Прошли в шатер. Хазарянки уже не было,
Святослав ее кому-то передарил в походе, а к новым любовницам его не тянуло. Сели, и великий князь молча уставился на византийского вельможу.
— Византия предлагает тебе сорок пудов золота, если ты ворвешься в Болгарию.
— Я не воюю за золото. Я воюю за победу и добычу.
— Это тебе предлагает Византия, а не я, великий князь. Я предложу тебе в два раза больше, если ты окажешь мне небольшую услугу.
— Повторяю, патриций Калокир. Я не воюю за золото.
— Услуга бесценна, великий князь. Не отказывайся, а я помогу тебе разгромить болгар, превратив их царство в
— Какова же эта услуга стоимостью в собственное царство?
— Трон Византии.
— Ты имеешь на него права?
— Византийское право — кто первым прыгнет выше всех и точно попадет в седло.
— А ты хорошо прыгаешь? — усмехнулся великий князь.
— Полагаю, что равных мне нет.
— Ну, так прыгай.
Калокир улыбнулся:
— Я хочу помочь прыгнуть тебе, великий князь. Боярская дума не даст своего согласия на южный поход, это — не Хазария. Добровольцев ты сыщешь единицы. А Господин Великий Новгород поддержит решение Думы, потому что поход на юг прекратит веками отлаженную торговлю из варяг в греки. Значит, тебе не обойтись без умелых наемников, которых ты купишь на мое золото.

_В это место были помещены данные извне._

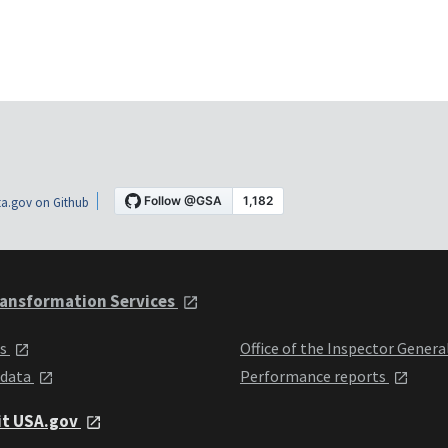
a.gov on Github
ansformation Services
ts
Office of the Inspector Genera
 data
Performance reports
it USA.gov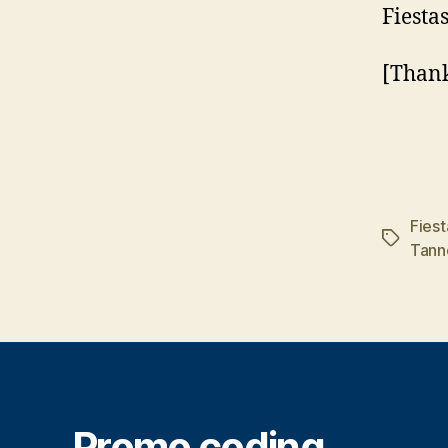
Fiestas
[Thank
Fiest
Tags
Tann
Promo coding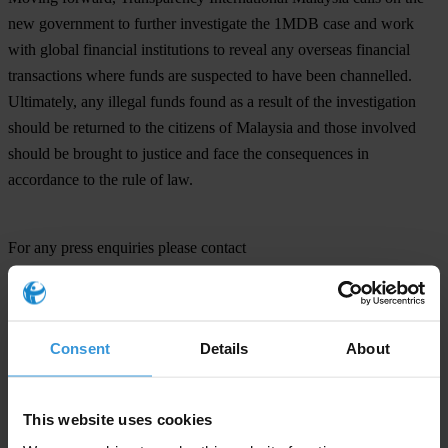
new government to further investigate the 1MDB case and work
with global financial institutions to reveal any overseas financial
transactions where funds are suspected to have been channelled.
Ultimately, any illegal funds found as a result of the investigation
should be returned to the citizens of Malaysia and those involved
should be brought to justice and face the consequences in
accordance to the rule of law.
For any press enquiries please contact
Jen Pollakusky/Michael Hornsby
E:
press@transparency.org
T: +49 30 3438 20 666
Consent
Details
About
This website uses cookies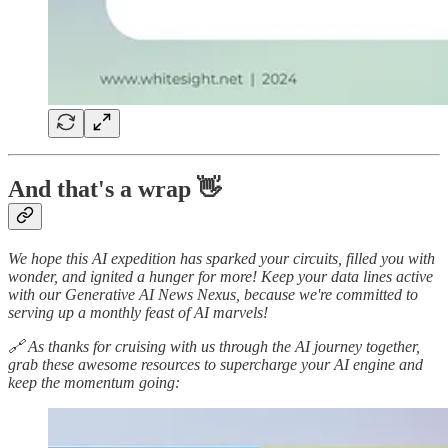
And that's a wrap 👋
We hope this AI expedition has sparked your circuits, filled you with
wonder, and ignited a hunger for more! Keep your data lines active
with our Generative AI News Nexus, because we're committed to
serving up a monthly feast of AI marvels!
🔗 As thanks for cruising with us through the AI journey together,
grab these awesome resources to supercharge your AI engine and
keep the momentum going: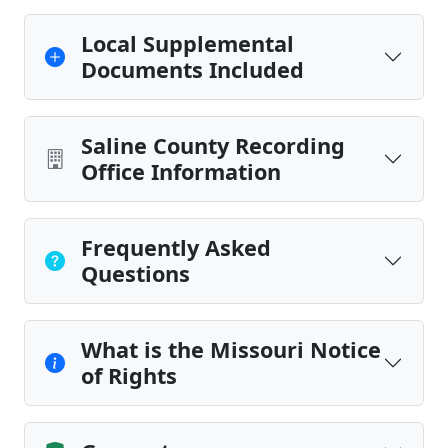
Local Supplemental
Documents Included
Saline County Recording
Office Information
Frequently Asked
Questions
What is the Missouri Notice
of Rights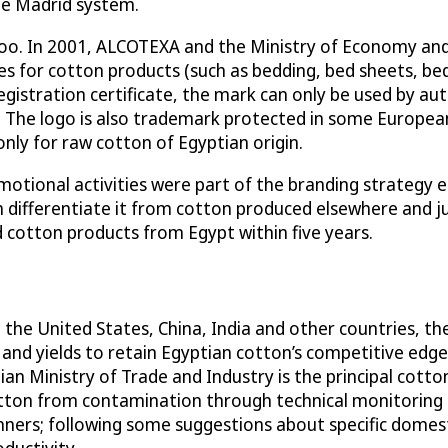
he Madrid system.
s too. In 2001, ALCOTEXA and the Ministry of Economy and
ies for cotton products (such as bedding, bed sheets, bed
gistration certificate, the mark can only be used by aut
The logo is also trademark protected in some European
nly for raw cotton of Egyptian origin.
otional activities were part of the branding strategy 
ch differentiate it from cotton produced elsewhere and j
d cotton products from Egypt within five years.
 the United States, China, India and other countries, 
and yields to retain Egyptian cotton’s competitive edge
n Ministry of Trade and Industry is the principal cotto
tton from contamination through technical monitoring an
nners; following some suggestions about specific domest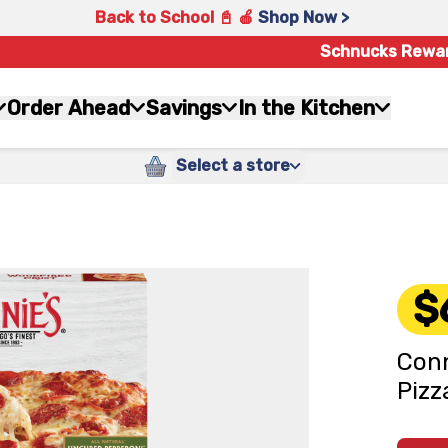
Back to School 📓 🍎
Shop Now >
Schnucks Rewa
Order Ahead
Savings
In the Kitchen
Select a store
$
Conn
Pizz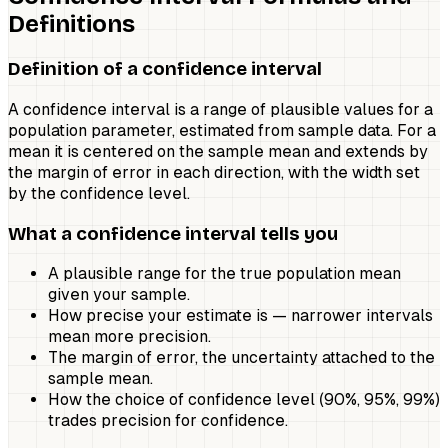
Definitions
Definition of a confidence interval
A confidence interval is a range of plausible values for a
population parameter, estimated from sample data. For a
mean it is centered on the sample mean and extends by
the margin of error in each direction, with the width set
by the confidence level.
What a confidence interval tells you
A plausible range for the true population mean
given your sample.
How precise your estimate is — narrower intervals
mean more precision.
The margin of error, the uncertainty attached to the
sample mean.
How the choice of confidence level (90%, 95%, 99%)
trades precision for confidence.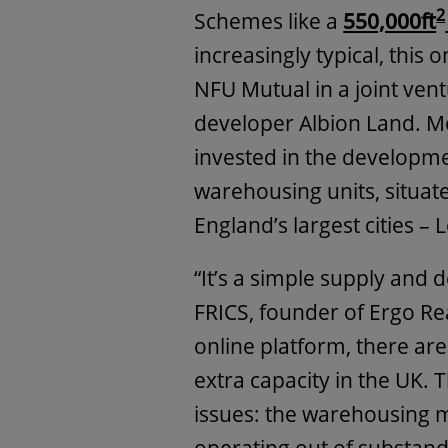
2
Schemes like a
550,000ft
increasingly typical, this
NFU Mutual in a joint ven
developer Albion Land. M
invested in the developme
warehousing units, situat
England’s largest cities 
“It’s a simple supply and
FRICS, founder of Ergo Real
online platform, there ar
extra capacity in the UK. 
issues: the warehousing 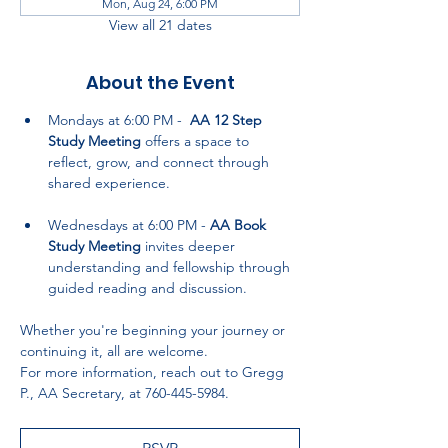
Mon, Aug 24, 6:00 PM
View all 21 dates
About the Event
Mondays at 6:00 PM -  
AA 12 Step 
Study Meeting
 offers a space to 
reflect, grow, and connect through 
shared experience.
Wednesdays at 6:00 PM - 
AA Book 
Study Meeting
 invites deeper 
understanding and fellowship through 
guided reading and discussion.
Whether you're beginning your journey or 
continuing it, all are welcome. 
For more information, reach out to Gregg 
P., AA Secretary, at 760-445-5984.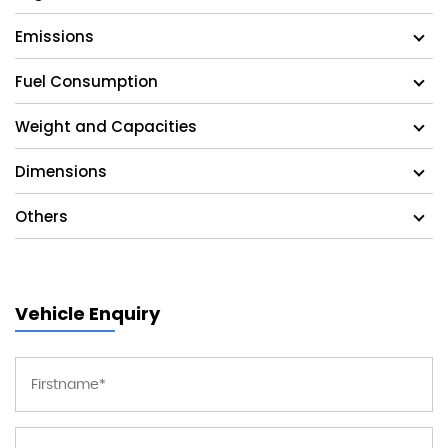
Emissions
Fuel Consumption
Weight and Capacities
Dimensions
Others
Vehicle Enquiry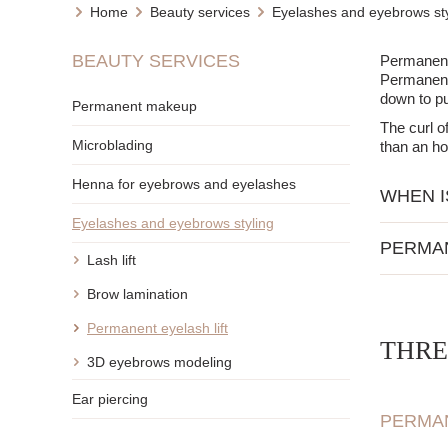
Home
Beauty services
Eyelashes and eyebrows sty
BEAUTY SERVICES
Permanent e
Permanent 
down to p
Permanent makeup
The curl o
Microblading
than an ho
Henna for eyebrows and eyelashes
WHEN I
Eyelashes and eyebrows styling
For ind
PERMA
For tho
Lash lift
For peo
Intense
Brow lamination
CONTRA
The eff
Permanent eyelash lift
Eyes a
THRE
Eye inf
No need
3D eyebrows modeling
Allergi
You can
Very we
Ear piercing
PERMAN
After the p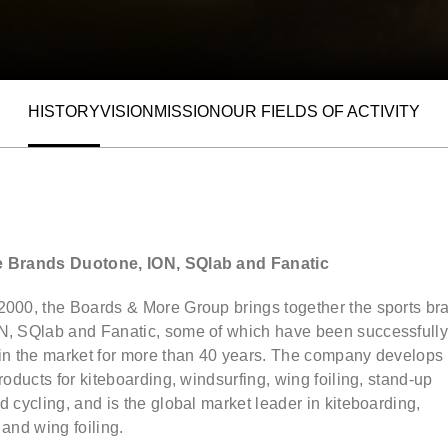
HISTORY
VISION
MISSION
OUR FIELDS OF ACTIVITY
ALLOW SOCIAL MEDIA COOKIE
e Brands Duotone, ION, SQlab and Fanatic
2000, the Boards & More Group brings together the sports br
N, SQlab and Fanatic, some of which have been successfull
 in the market for more than 40 years. The company develops
products for kiteboarding, windsurfing, wing foiling, stand-up
d cycling, and is the global market leader in kiteboarding,
 and wing foiling.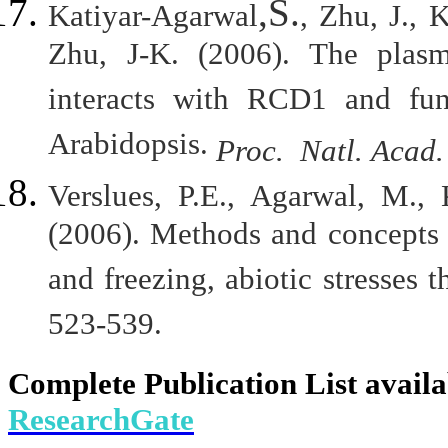
,S.
Katiyar-Agarwal
, Zhu, J., 
Zhu, J-K. (2006). The pla
interacts with RCD1 and func
Arabidopsis.
Proc. Natl. Acad
Verslues, P.E., Agarwal, M., 
(2006). Methods and concepts i
and freezing, abiotic stresses t
523-539.
Complete Publication List availa
ResearchGate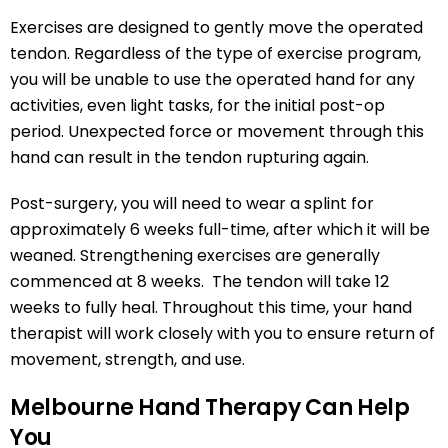
Exercises are designed to gently move the operated
tendon. Regardless of the type of exercise program,
you will be unable to use the operated hand for any
activities, even light tasks, for the initial post-op
period. Unexpected force or movement through this
hand can result in the tendon rupturing again.
Post-surgery, you will need to wear a splint for
approximately 6 weeks full-time, after which it will be
weaned. Strengthening exercises are generally
commenced at 8 weeks. The tendon will take 12
weeks to fully heal. Throughout this time, your hand
therapist will work closely with you to ensure return of
movement, strength, and use.
Melbourne Hand Therapy Can Help
You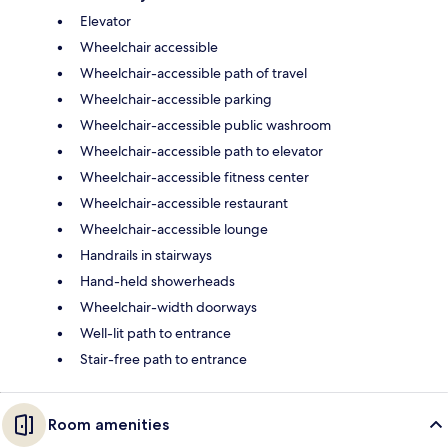
Elevator
Wheelchair accessible
Wheelchair-accessible path of travel
Wheelchair-accessible parking
Wheelchair-accessible public washroom
Wheelchair-accessible path to elevator
Wheelchair-accessible fitness center
Wheelchair-accessible restaurant
Wheelchair-accessible lounge
Handrails in stairways
Hand-held showerheads
Wheelchair-width doorways
Well-lit path to entrance
Stair-free path to entrance
Room amenities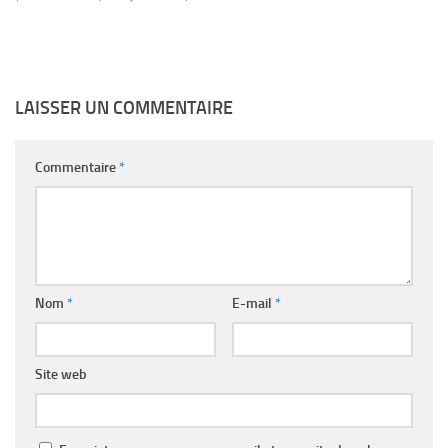
LAISSER UN COMMENTAIRE
Commentaire
*
Nom
*
E-mail
*
Site web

Калокир ударил точно, в самое больное место: у Византии всегда была превосходная разведка. Личная дружина Святослава понесла не только большие потери, но и распалась по возвращению из Хазарского похода. И не просто потому, что устала воевать, но и устрашенная непонятной жестокостью своего вождя. Великий князь был с детства пронизан аскетической варяжской моралью, почему и отдал все хазарские трофеи киевлянам. А наемники были нужны. Без них нечего было и затевать этот поход.
Просить он не умел. Но здесь просили его, и он, в конце концов, согласился взять золото ромеев.
И нанял двадцать тысяч профессиональных воинов. Жадных и беспринципных ловцов удачи. А всего у него вместе с собственной дружиной и добровольцами из Новгорода и Киева оказалось шестьдесят тысяч хорошо вооруженных дружинников.
Вечевая площадь Господина Великого Новгорода встретила нового князя оглушительным свистом, гоготом, ревом дудок, непонятными воплями и вполне понятными криками.
— Негодный князь!.. Прижитой!..
— Не желаем приблудка!..
— Долой!..
— Пусть законного пришлют!..
Владимир стоял на возвышении перед входом в Совет «золотых поясов», истинных владык вольного города. А посадником как раз перед его приездом выбрали молодого, а потому пока непризнанного новгородской толпой правителя. И владыка стоял здесь же, напрасно потрясая крестом.
Владимир не потерял присутствия духа. Он был на редкость волевым юношей, умел держать себя в руках и знал, когда надо улыбнуться, а когда — показать когти. Сейчас настало время когтей.
— Утихомирь их, уйко Добрыня.
Добрыня, доселе стоявший за его плечом, неторопливо спустился по ступеням на площадь и столь же неторопливо пошел на толпу. И она сразу же расступилась перед ним, а он, не обращая на это внимания, шел и шел к центру, где сосредоточились самые горластые. Девятерых убил сразу — знал такие удары, — а еще четырех бросил в Волхов, где один утоп, а трех кое-как вытащили. И столь же невозмутимо вернулся обратно на свое место за плечом князя Владимира. Площадь примолкла.